Crow Speed QB Tolak Normalisasi Kekerasan di Dunia Maya dan Kehidupan Nyata
TRENDETIK.COM, JAKARTA – Crow Speed QB terus menunjukkan komitmennya dalam membangun kreativitas dan sportivitas di kalangan anggotanya. komunitas yang berisikan para gamer online yang juga memiliki grup airsoftgun ini aktif menggelar latihan rutin sekaligus menegaskan sikap menolak konten kekerasan yang marak di media sosial maupun game online.
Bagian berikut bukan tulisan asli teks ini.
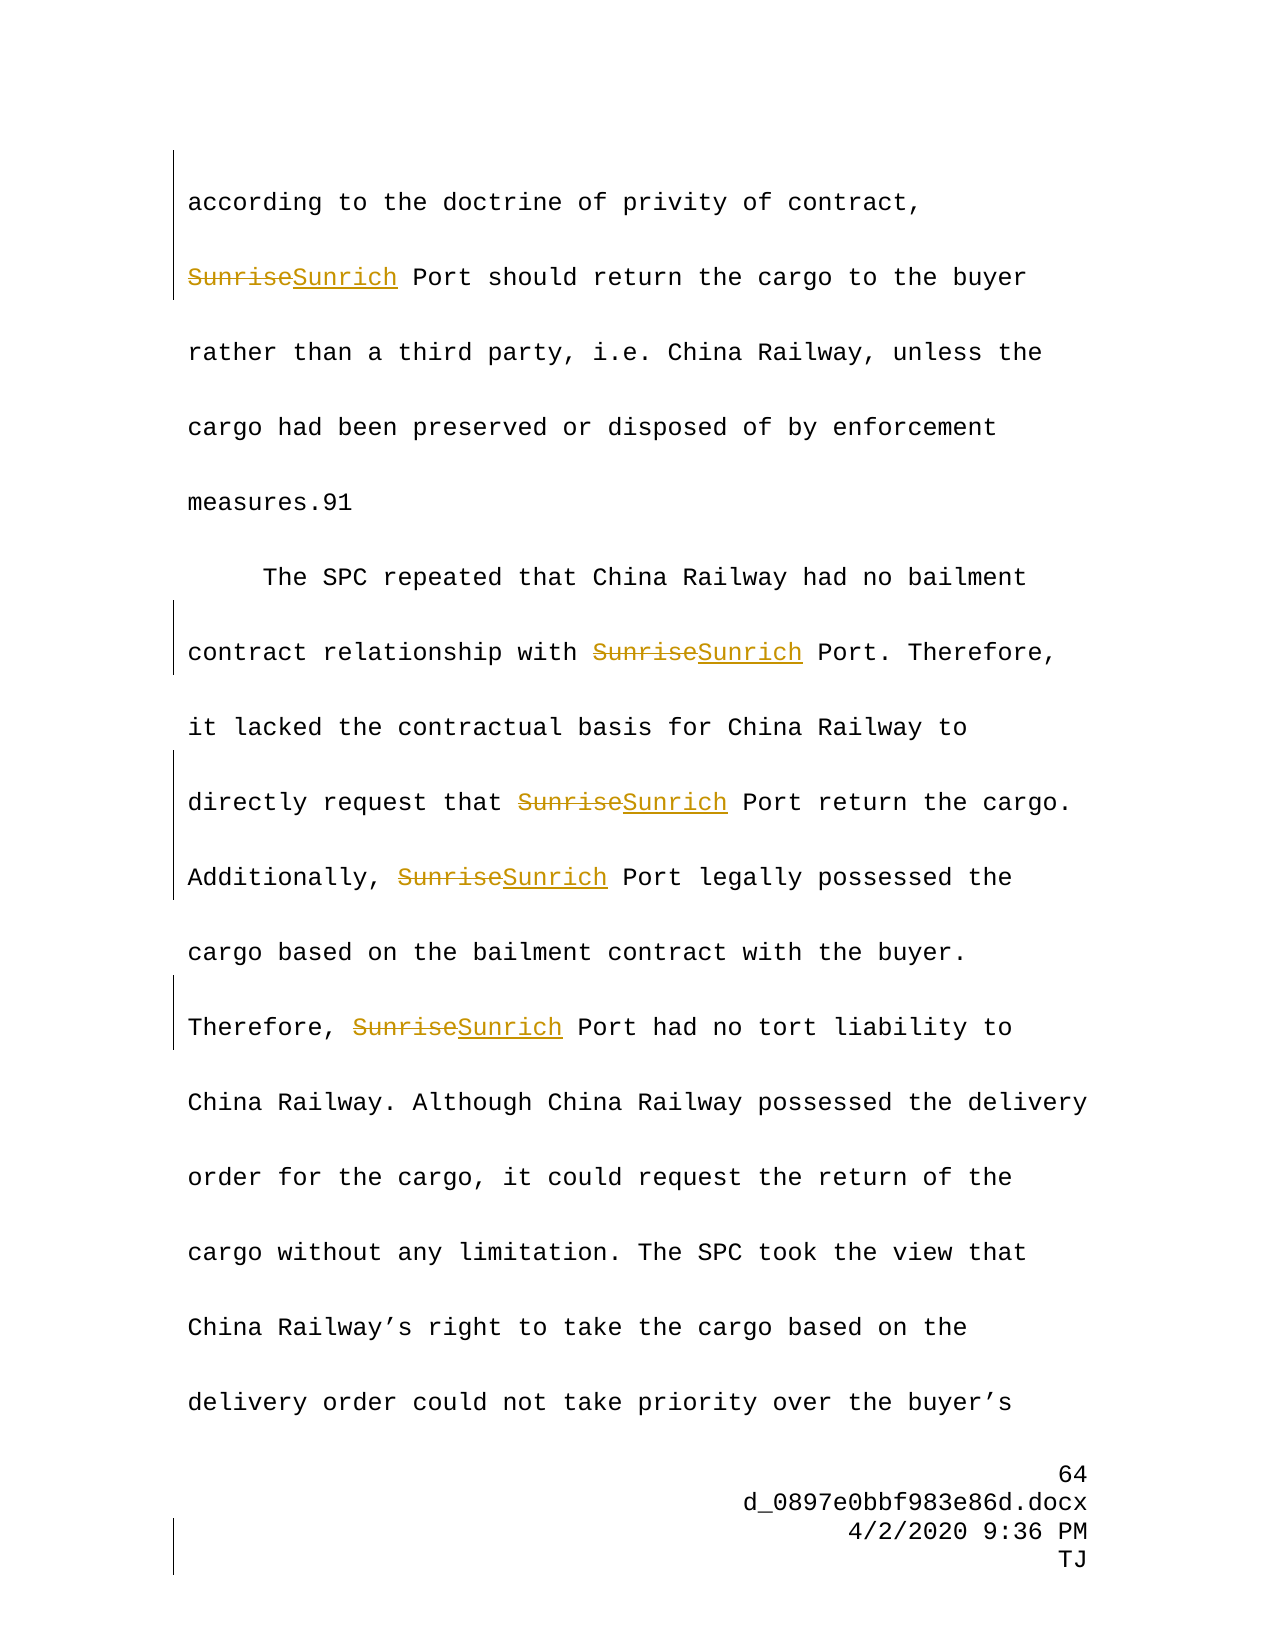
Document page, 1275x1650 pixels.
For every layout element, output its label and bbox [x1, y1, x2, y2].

text [187, 150, 1087, 525]
text [187, 525, 1087, 1425]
Salah satu pendiri komunitas, Andrie muchtar hidayat, menjelaskan bahwa kegiatan Crow Speed QB difokuskan pada pengembangan kemampuan dan menjaga keselamatan dalam berolahraga.
“Kami biasanya mengadakan latihan setiap minggu untuk mengasah kemampuan. Selain itu, ada juga sparring dan mengikuti turnamen yang diadakan setiap tahunnya,” ujar Andrie.
Menurutnya, dalam setiap aktivitas, aspek keamanan dan keselamatan menjadi prioritas utama. Karena itu, komunitasnya menolak keras segala bentuk konten kekerasan yang beredar di media sosial.
“Untuk konten kekerasan, kami menolak keras. Di dalam area olahraga, kami menjunjung tinggi keamanan dan keselamatan,” tegasnya.
Andrie menilai penyebaran konten kekerasan di dunia maya memiliki dampak signifikan terhadap generasi muda. Ia menyoroti potensi perubahan pola pikir serta menurunnya sensitivitas terhadap kekerasan apabila tidak dibarengi literasi digital dan pengawasan yang memadai.
“Menurut saya sangat berpengaruh, terutama pada pola pikir dan sensitivitas terhadap kekerasan, apalagi jika tanpa literasi dan pengawasan yang baik,” katanya.
Ia juga menekankan pentingnya kolaborasi berbagai pihak dalam mencegah normalisasi kekerasan di ruang digital. Masyarakat dinilai perlu meningkatkan literasi digital agar lebih bijak dalam memilah dan memilih konten. Komunitas juga diharapkan aktif memberikan edukasi kepada anggotanya terkait dampak konten negatif.
Selain itu, pemerintah diminta memperkuat pengawasan terhadap penggunaan platform media sosial, khususnya terkait penyebaran konten kekerasan.
Andrie berharap generasi muda tidak mengimplementasikan konten kekerasan yang ditemui di media sosial maupun game online ke dalam kehidupan nyata.
“Harapannya, dalam menggunakan media sosial lebih bijak lagi dalam memilah dan memilih. Jangan sampai konten kekerasan, baik dari media sosial maupun game online, dinormalisasikan dalam kehidupan nyata,” pungkasnya.